120 search results were analyzed across Amazon and Google Shopping. 30.8% (37/120) of the products did not adhere to the AREDS2 formula. 14.2% (17/120) were missing at least one of the ingredients in the AREDS2 formula. 5.8% (7/120) followed the AREDS1 formula. 17.5% (21/120) contained a higher dose of at least one ingredient and 13.3% (16/120) contained less of at least one ingredient than in the AREDS2 formula. 15.8% (19/120) contained at least one extra ingredient beyond those in the AREDS2 formula. The products that deviated in any way from the AREDS2 formulation were 26.0 percent more expensive than those that did not ($0.63 vs. $0.50 per day, p = 0.0027). Similarly, products that were missing at least one of the ingredients in the AREDS2 formula were 26.9 percent more expensive than those that were not ($0.66 vs. $0.52, p = 0.012).

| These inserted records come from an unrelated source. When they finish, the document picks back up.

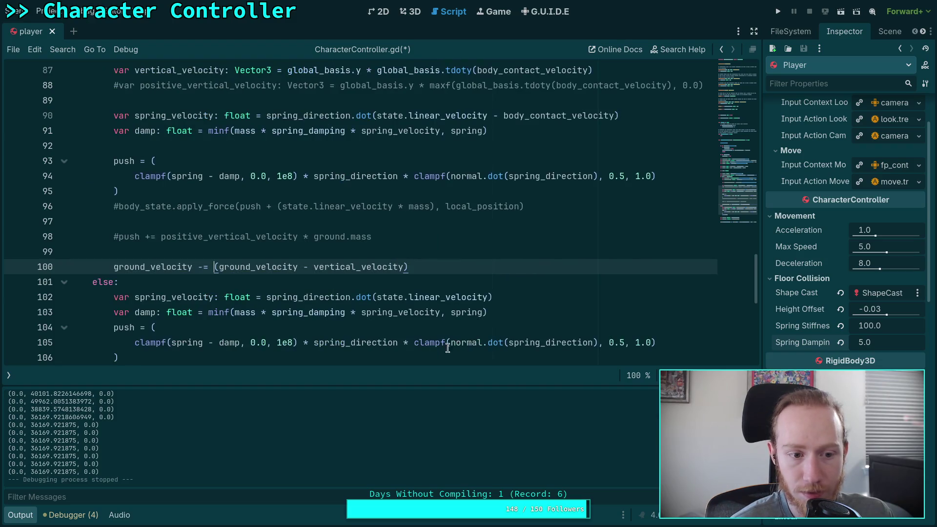
key(BackSpace)
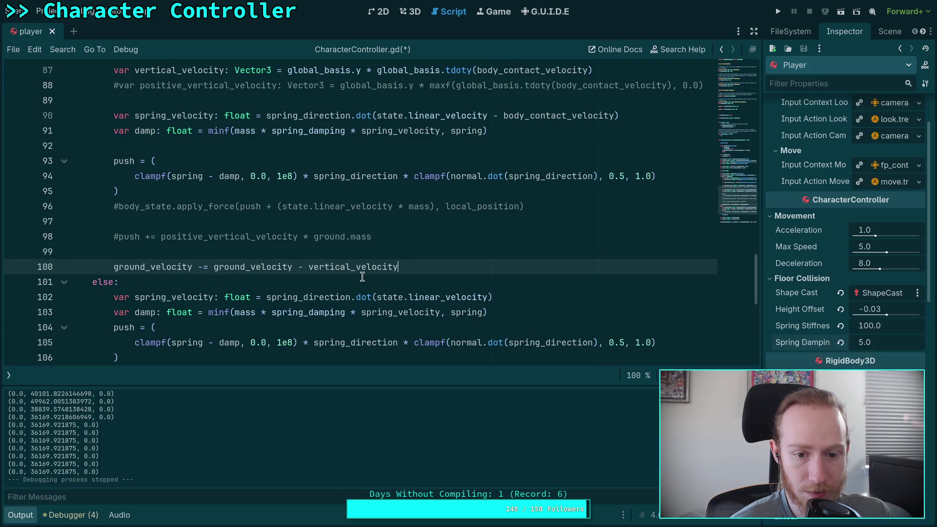
click(385, 290)
click(252, 280)
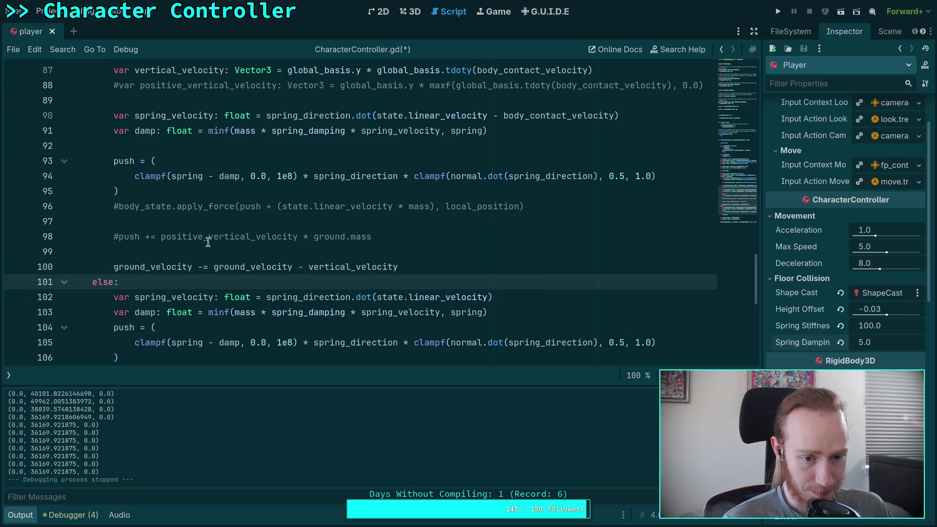
scroll(209, 249, down, 2)
scroll(212, 256, up, 2)
Put body_contact_velocity in place of the second ground_velocity on line 100 and save.
double_click(257, 268)
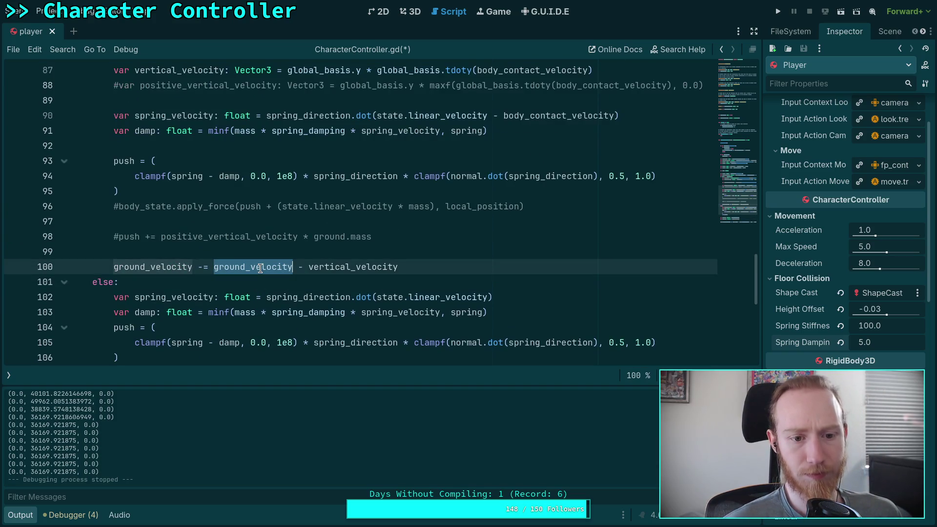
key(ctrl+v)
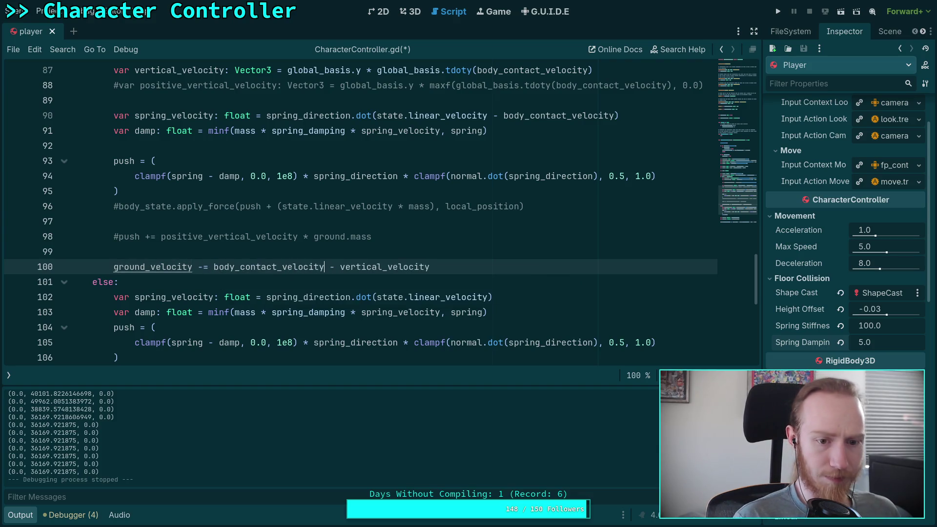
double_click(244, 266)
scroll(289, 231, up, 1)
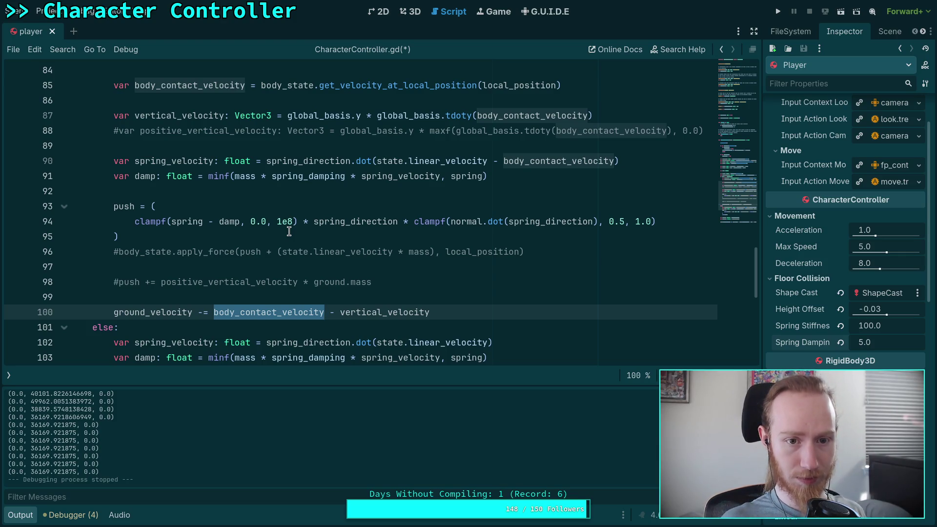
key(ctrl+s)
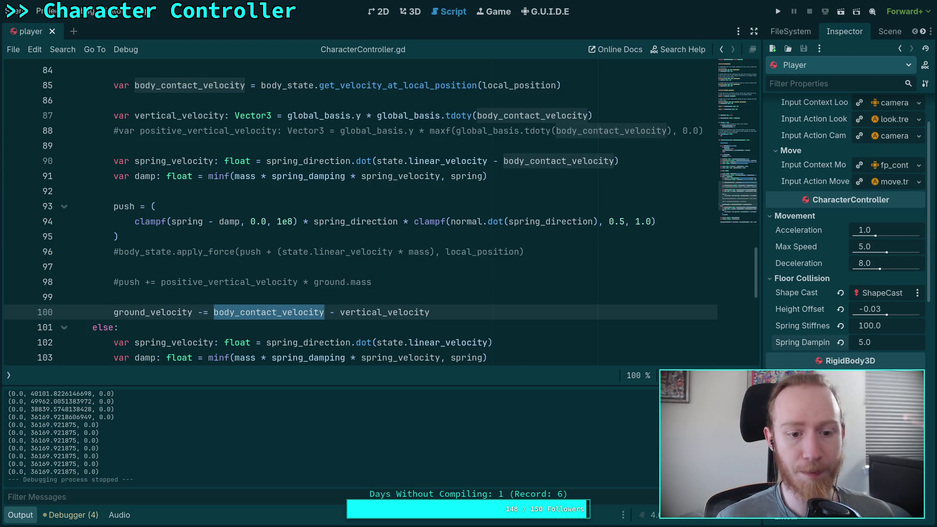
Run and stop the game to test the floating capsule.
scroll(289, 231, down, 5)
click(777, 11)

Our analysis demonstrates that many of the AREDS2 supplements found using popular online shopping marketplaces deviate from the formulations recommended by the AREDS2 clinical trials. Several of the formulations had decreased or missing dosages of vitamin C and vitamin E. Further, some included extra ingredients that have not been shown to be beneficial in AMD but were advertised as such, including bilberry extract, fish oil, and alpha-lipoic acid. Moreover, several of the supplements followed the AREDS1 formula, which is no longer recommended as it imposes increased risk of lung cancer for smokers. Importantly, we also found that products that did not follow the AREDS2 formula were more expensive on average to the consumer. Clinicians may wish to be specific in their recommendation of AREDS2 formulations to avoid inaccurate dosing.
This abstract was presented at the 2022 ARVO Annual Meeting, held in Denver, CO, May 1-4, 2022, and virtually.